#Memory dim3 software
In CUDA there is a hierarchy of threads in software which mimics how thread processors are grouped on the GPU. The information between the triple chevrons is the execution configuration, which dictates how many device threads execute the kernel in parallel. Int i = blockIdx.x*blockDim.x + threadIdx.x ĬudaMemcpy(y, d_y, N*sizeof(float), cudaMemcpyDeviceToHost) Void saxpy(int n, float a, float *x, float *y) In this post I will dissect a more complete version of the CUDA C SAXPY, explaining in detail what is done and why. SAXPY stands for “Single-precision A*X Plus Y”, and is a good “hello world” example for parallel computation. In a recent post, I illustrated Six Ways to SAXPY, which includes a CUDA C version. Keeping this sequence of operations in mind, let’s look at a CUDA C example. Transfer results from the device to the host.Transfer data from the host to the device.Declare and allocate host and device memory.Given the heterogeneous nature of the CUDA programming model, a typical sequence of operations for a CUDA C program is: These kernels are executed by many GPU threads in parallel. Code run on the host can manage memory on both the host and device, and also launches kernels which are functions executed on the device.
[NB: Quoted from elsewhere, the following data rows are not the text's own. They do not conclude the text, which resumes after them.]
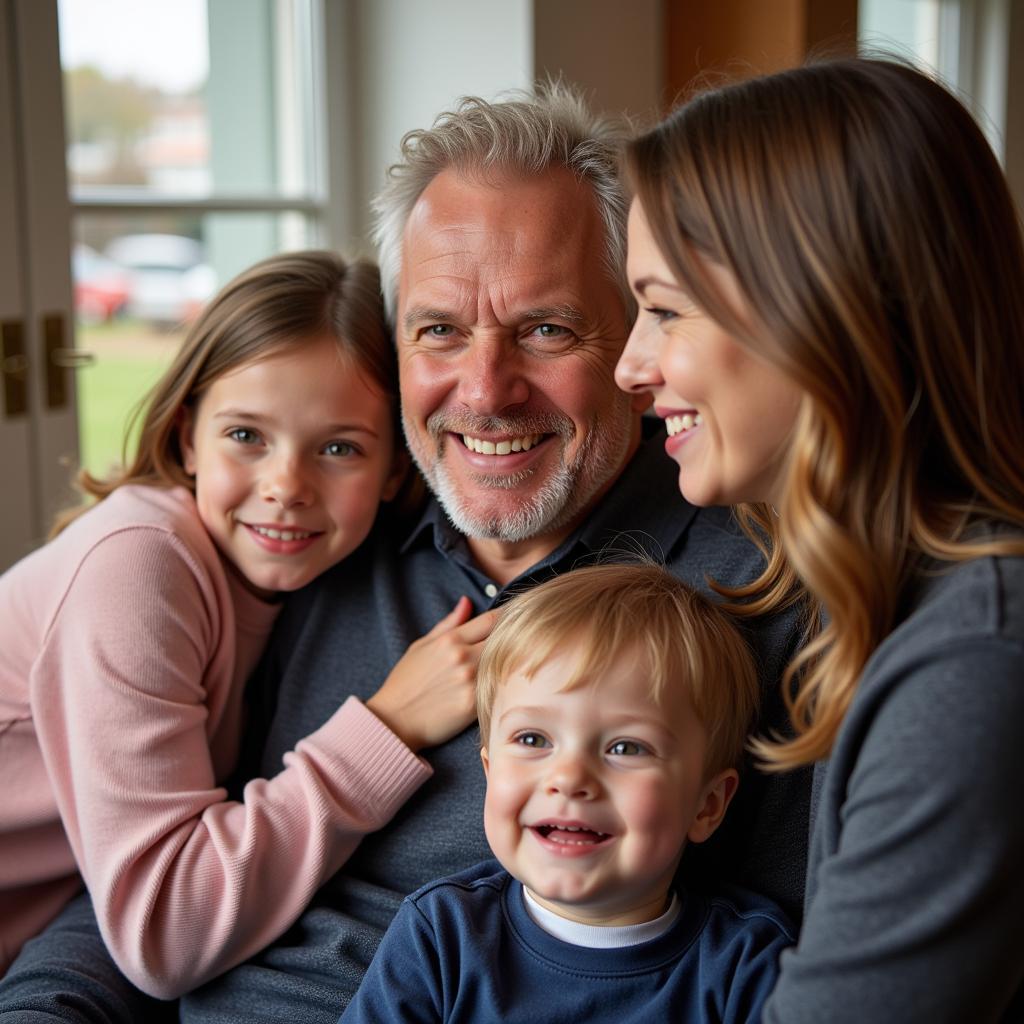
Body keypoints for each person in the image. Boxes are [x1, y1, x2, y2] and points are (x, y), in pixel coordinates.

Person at [0, 86, 808, 1024]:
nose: (485, 390)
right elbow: (159, 874)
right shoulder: (323, 541)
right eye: (439, 330)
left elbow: (778, 961)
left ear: (631, 339)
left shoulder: (750, 593)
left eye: (545, 329)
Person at [614, 56, 1024, 1022]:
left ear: (822, 314)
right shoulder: (877, 593)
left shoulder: (974, 663)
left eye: (665, 309)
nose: (630, 365)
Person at [0, 250, 495, 995]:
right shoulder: (138, 563)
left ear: (397, 469)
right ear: (185, 432)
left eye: (338, 448)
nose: (286, 488)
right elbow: (165, 932)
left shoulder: (307, 585)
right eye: (245, 436)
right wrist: (389, 729)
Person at [341, 563, 794, 1024]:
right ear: (490, 769)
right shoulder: (441, 934)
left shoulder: (749, 966)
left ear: (709, 804)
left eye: (626, 747)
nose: (570, 777)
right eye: (534, 739)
In CUDA, the host refers to the CPU and its memory, while the device refers to the GPU and its memory. The CUDA programming model is a heterogeneous model in which both the CPU and GPU are used. CUDA Programming Model Basicsīefore we jump into CUDA C code, those new to CUDA will benefit from a basic description of the CUDA programming model and some of the terminology used. CUDA C is essentially C/C++ with a few extensions that allow one to execute functions on the GPU using many threads in parallel.

From here on unless I state otherwise, I will use the term “CUDA C” as shorthand for “CUDA C and C++”. These two series will cover the basic concepts of parallel computing on the CUDA platform. We will be running a parallel series of posts about CUDA Fortran targeted at Fortran programmers. This series of posts assumes familiarity with programming in C. This post is the first in a series on CUDA C and C++, which is the C/C++ interface to the CUDA parallel computing platform.
#Memory dim3 update
Update (January 2017): Check out a new, even easier introduction to CUDA!